Created attachment 986 [details] capture of gdb output running with --enable-debug This is a capture of screen output during a gdb run of smbd. Steps: rebuilt samba with: ./configure --with-krb5=/usr/heimdal --with-mysql-prefix=/usr/local/db/mysql --with-expsam=mysql --enable-debug Not currently using the mysql mod in this config, but that's in the normal build - so for now I've kept the same config... will try removing it to see if it has any impact. gdb /usr/local/samba/sbin/smbd set args -i run The odd thing is that with --enable-debug, the connection just seems to hang with HUGE pauses between any indication of activity in the output - for a while, I was pasting "\n\nLONG PAUSE\n\n" into the debug output to make it oibvious where they occured, but eventually I gave up and exited gdb
Created attachment 988 [details] a log of an smbd -i run ran smbd -i (after enable-debug and recompile) added comments in log prefaced with MITCH2 seems to terminate "normally" but shouldn't be terminating at all
Created attachment 989 [details] finally a backtrace backtrace produced by adding: panic action = "/bin/sleep 90000" to my smb.conf - then, when making the connection that causes the crash, I did a ps, identified the new process, and attached to it: gdb ../sbin/smbd $PID saved this backtrace (bt) Just leaving these notes here in case they help someone else - would be good to update the samba bugs page with advice on this - thanks "vl"!
Created attachment 990 [details] ran a bt full as requested same procedure - this time a bt full
Created attachment 991 [details] Move to allocated passwd structures I suspect a use-after-free due to the way Get_Pwnam() works. smb_getpwnam() calls Get_Pwnam().
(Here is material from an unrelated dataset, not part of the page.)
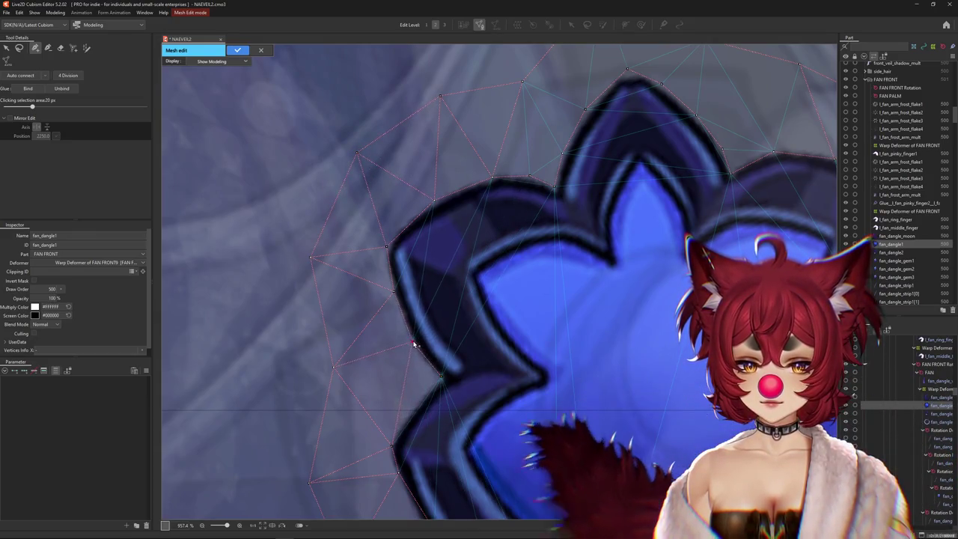
scroll(416, 317, up, 2)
The attached patch moves to an allocated return structure.
can someone give me the one sentence summary on how to reproduce this crash?
I hope I'm not breaking any rules by posting to this bug. But I have a pretty easy way to reproduce this (I think) problem. I was going to post a new bug, but I was lucky enough to find this one posted, and it sounds strikingly similar. Here is how: 1) Put a "include = %G" in your smb.conf file. 2) Try making a connection to any share from an ADS member, ensuring that kerberos is in use. It may take a couple of tries making a connection before you get the sig 11. I'm building samba with Andrew's patch right now, but I have a feeling it will work. I have been trying to track this one down for a few days now, and I'm pretty sure it's the same place. Cheers!
patch applied
sorry for the same, cleaning up the database to prevent unecessary reopens of bugs.